Community

Connector Improvement: Option for Using a Primary Key in File Connectors to MERGE data

Completed

John Means User

January 22, 2021 20:40

File connectors currently have no way to infer the primary key from the file itself and use that to intelligently de-duplicate and merge data into the destination. As a result, our tables have many duplicate rows and none of the workaround solutions are ideal. What has been considered:

1. Create a View to Pull Distinct IDs Using max(_fivetran_synced)

This causes latency every time the view is queried by downstream applications (ex: Looker report).

2. Re-Create Table Every Time New Data Is Loaded

This becomes increasingly slow and expensive as our table continues to get bigger and bigger.

3. Use a MERGE statement in the destination into a separate "prod" table

This is not scalable, as the MERGE statement will fail if new columns are added to the table.

Proposal: Allow users to define a primary key column in the file itself and Fivetran automatically uses that to handle the deduplication and performing UPDATES to existing rows in the destination table.

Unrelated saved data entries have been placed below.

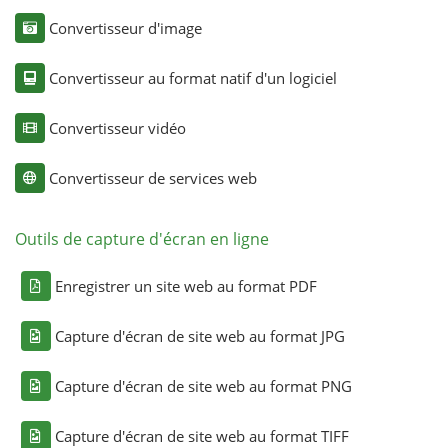
Convertisseur d'image
Convertisseur au format natif d'un logiciel
Convertisseur vidéo
Convertisseur de services web
Outils de capture d'écran en ligne
Enregistrer un site web au format PDF
Capture d'écran de site web au format JPG
Capture d'écran de site web au format PNG
Capture d'écran de site web au format TIFF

Please sign in to leave a comment.

Comments

4 comments

Official comment

Kevin Kim Fivetranner
- February 12, 2021 20:09
Hi John and Britt,

Thanks for your comments here! It is definitely not ideal to have duplicate rows or too many tables in your destination warehouse.

We can investigate a few possible solutions to this, I wonder if we can either improve how we infer the PK, or as mentioned, allow users to specify it directly (possibly either in the file or via the UI).

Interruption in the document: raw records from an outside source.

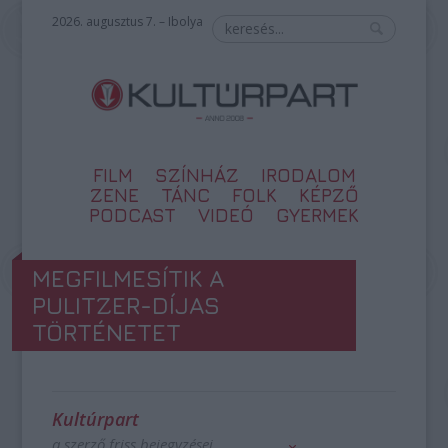
2026. augusztus 7. – Ibolya
FILM
SZÍNHÁZ
IRODALOM
ZENE
TÁNC
FOLK
KÉPZŐ
PODCAST
VIDEÓ
GYERMEK
MEGFILMESÍTIK A
PULITZER-DÍJAS
TÖRTÉNETET
Kultúrpart
a szerző friss bejegyzései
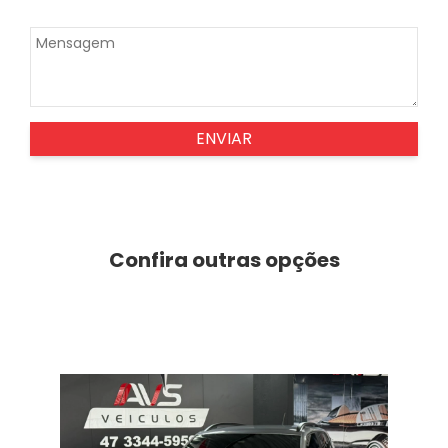
ENVIAR
Confira outras opções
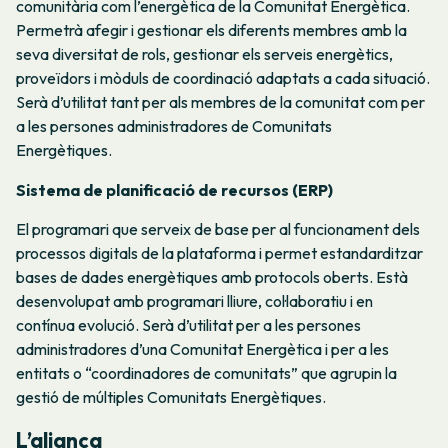
comunitària com l’energètica de la Comunitat Energètica.
Permetrà afegir i gestionar els diferents membres amb la
seva diversitat de rols, gestionar els serveis energètics,
proveïdors i mòduls de coordinació adaptats a cada situació.
Serà d’utilitat tant per als membres de la comunitat com per
a les persones administradores de Comunitats
Energètiques.
Sistema de planificació de recursos (ERP)
El programari que serveix de base per al funcionament dels
processos digitals de la plataforma i permet estandarditzar
bases de dades energètiques amb protocols oberts. Està
desenvolupat amb programari lliure, col·laboratiu i en
contínua evolució. Serà d’utilitat per a les persones
administradores d’una Comunitat Energètica i per a les
entitats o “coordinadores de comunitats” que agrupin la
gestió de múltiples Comunitats Energètiques.
L’aliança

However, minimum configuration is one of our key principles, so while we discuss this internally, we want to keep the best user experience in mind. I understand this is causing a pain point and we will look into this to provide the best solution for our users.

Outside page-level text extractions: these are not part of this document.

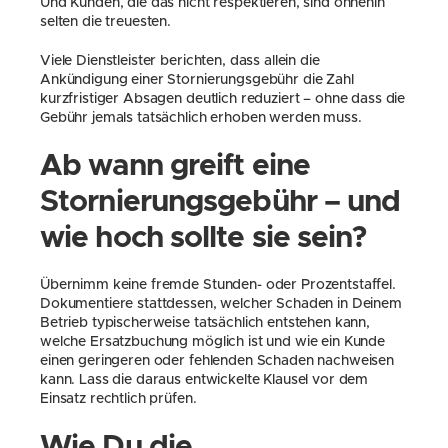
Und Kunden, die das nicht respektieren, sind ohnehin 
selten die treuesten.
Viele Dienstleister berichten, dass allein die 
Ankündigung einer Stornierungsgebühr die Zahl 
kurzfristiger Absagen deutlich reduziert – ohne dass die 
Gebühr jemals tatsächlich erhoben werden muss.
Ab wann greift eine 
Stornierungsgebühr – und 
wie hoch sollte sie sein?
Übernimm keine fremde Stunden- oder Prozentstaffel. 
Dokumentiere stattdessen, welcher Schaden in Deinem 
Betrieb typischerweise tatsächlich entstehen kann, 
welche Ersatzbuchung möglich ist und wie ein Kunde 
einen geringeren oder fehlenden Schaden nachweisen 
kann. Lass die daraus entwickelte Klausel vor dem 
Einsatz rechtlich prüfen.
Wie Du die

Please let me know if you have further comments or questions!
Britt User
- January 25, 2021 23:56
Strongly agree with John. Understand that no primary key probably proves challenging to create the connector but I have otherwise found this Box connector not helpful.

This would have been an awesome solution for my company, since we receive data from 3rd parties via csv (automated) and have since had to insert manually which is a huge cost on resources over time that could be utilized doing something more productive than inserting data. And, for better or worse, we send 3rd party vendors without an API (or something else) to Box to get us close to a somewhat automated solution.

Point is, this was so close from relieving us from a very painful and menial task - and was surprised to see upon connecting 100s of separate tables dropped in our warehouse.
Bart Mosley User
- June 03, 2021 14:20
This feature would help our scenario:

- we receive ftp uploads of a csv file containing updates for a dataset

- each file has a unique name (prefixed with timestamp)

- the contents of the file are consistent with columns in the csv file being suitable to construct a multi-column primary key

- we want the destination database updated via an upsert on the multi-column primary key.

Right now I think our only option is to construct a custom function.
David Tsai User
- June 15, 2022 17:52
Running into this same issue as well. Without this, don't think we are able to use Fivetran for our problem.